Eileen is a 2015 novel by Ottessa Moshfegh, the author’s first full-length book of fiction, which won her the PEN/Hemingway Foundation award in 2016. Set during a bitter winter in 1964, the story follows Eileen Dunlop, a disturbed 24-year-old woman living in a nowhere town in Massachusetts. Between working as a secretary in a youth prison and caring for her callous, alcoholic father at home, Eileen lives a life of misery and self-loathing, fantasizing about leaving her hometown forever. The story follows her life over the course of several days, leading up to the fateful Christmas Eve when her life changes forever.
While at this point I’m no stranger to how Moshfegh’s fiction plumbs the depths of human suffering, I was surprised with just how much of a slow burn this novel was. While I could recall some details of the summary from when I first purchased my digital copy, as well as people tacking “mystery” and “thriller” to it on Goodreads, I had only a vague notion of what was in store for me. With all said and done, I can now characterize the novel as a meticulous dissection of the lead character and her life, performed in retrospect by the narrator herself.
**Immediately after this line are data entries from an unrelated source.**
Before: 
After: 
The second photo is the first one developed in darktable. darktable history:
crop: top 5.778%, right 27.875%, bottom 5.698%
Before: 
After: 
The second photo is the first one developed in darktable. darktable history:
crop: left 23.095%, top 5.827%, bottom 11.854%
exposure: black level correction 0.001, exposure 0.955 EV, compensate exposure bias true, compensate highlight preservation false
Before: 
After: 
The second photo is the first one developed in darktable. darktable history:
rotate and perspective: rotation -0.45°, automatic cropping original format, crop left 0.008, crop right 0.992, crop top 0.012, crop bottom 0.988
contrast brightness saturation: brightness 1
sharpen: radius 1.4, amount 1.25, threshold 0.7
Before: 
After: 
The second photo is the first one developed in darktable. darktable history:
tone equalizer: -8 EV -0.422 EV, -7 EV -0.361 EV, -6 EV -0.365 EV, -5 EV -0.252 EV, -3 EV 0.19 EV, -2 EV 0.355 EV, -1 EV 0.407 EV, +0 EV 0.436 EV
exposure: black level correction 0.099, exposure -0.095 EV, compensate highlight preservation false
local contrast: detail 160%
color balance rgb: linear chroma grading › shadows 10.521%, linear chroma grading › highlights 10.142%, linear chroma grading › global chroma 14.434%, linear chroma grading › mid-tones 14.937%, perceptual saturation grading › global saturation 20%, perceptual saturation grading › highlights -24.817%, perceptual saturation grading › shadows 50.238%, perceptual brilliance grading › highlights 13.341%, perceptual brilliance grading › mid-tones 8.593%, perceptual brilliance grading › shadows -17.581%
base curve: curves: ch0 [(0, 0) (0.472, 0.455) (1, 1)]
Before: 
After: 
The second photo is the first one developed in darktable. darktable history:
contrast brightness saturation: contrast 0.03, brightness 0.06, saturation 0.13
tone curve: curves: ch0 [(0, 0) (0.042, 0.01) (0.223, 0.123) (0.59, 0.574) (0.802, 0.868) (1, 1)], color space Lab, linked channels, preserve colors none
With such hyper-focus on Eileen as a character, a great bulk of the novel doesn’t really have a plot. Eileen the narrator, in the present an old woman, reflects on the fateful days leading up to Christmas Eve 1964. We learn of her banal routines at the prison, her nonexistent relationship with the other ladies in the office, her fixation on a certain guard whom she stalks, as well as her dreary, broken home life in a rundown house with her father, pacifying him with gin while receiving all of his verbal abuse and contempt. Early on a lot of it reads as a day in the life of Eileen.
Enveloping these drab routines was a deeply intimate look into how she feels about herself, her environment, everyone around her, and the often absurd/naïve fantasies she has. What struck me most was just how raw her misery felt. Nothing came across as melodramatic or sensationalized. I’ve been fortunate enough not to be a situation such as hers, but the reader is put so much in her head that it was easy to feel it vicariously. It genuinely got under my skin, and even though the story was told retrospectively, it was hard not to feel present with her in her bleak existence.
Having Eileen herself reflect on who she was at that time was really effective, helping to strip away the facades her younger self upheld the way that only hindsight can, such as the perversions that lurked behind her performed prudishness or the way she malnourished herself due to body image issues. What was most interesting about her role as narrator, however, was the way she engaged with the reader more directly.
In part, it was the way she guides the reader’s expectations, such as clarifying early on that the guard whom she regularly stalked had no major role to play in the story. What was best about it though was how she built suspense. What was continually alluded to is the fact that the story ends with Eileen’s disappearance, which was typically the way she phrased it; disappearance rather than departure. Sprinkled throughout, to further tantalize, are details about her life post-disappearance: lovers she’s had since or what she’s heard about people she knew before leaving—contextual clues as to the life she’d led after the end of the novel. While the story of her bleak life was captivating in its own way, this ever-growing suspense was what compelled me most. Escape from her personal prison was clearly what was best for her, but why a disappearance?
Though I said much of the novel doesn’t really have a plot, per se, there is a definite shift in the story when an unlikely new friend arrives at the prison: a beautiful young woman named Rebecca Saint John, the new director of education at the prison. Though it takes a while to see how, it is their burgeoning friendship that leads Eileen down the path to her eventual disappearance, the climactic chapter having some of the best suspense writing I’ve read. It took Eileen through some of the darkest elements of the book, which is saying something, but through the other side was her deliverance.
Final Thoughts
Eileen is an excellent novel, a slow burn that builds up its suspense really well, though your mileage may vary with how in-the-weeds the story is with exploring Eileen’s unfortunate life. Despite how bleak it sounds, there’s always a great deal of humanity to Moshfegh’s writing that I heartily appreciate, even if it’s on the darker side. It always feels honest to me.
My only real gripes, though minor, are the early phases of the book feeling a little too drawn out and the ending feeling like it wrapped up a little to quickly. Nevertheless, the meticulous dissection of Eileen’s character was crucial to understanding how things unfolded the way that they did and the choices she made. I also loved how seemingly arbitrary details became more important to how things turned out in the end. Definitely a novel worth checking out.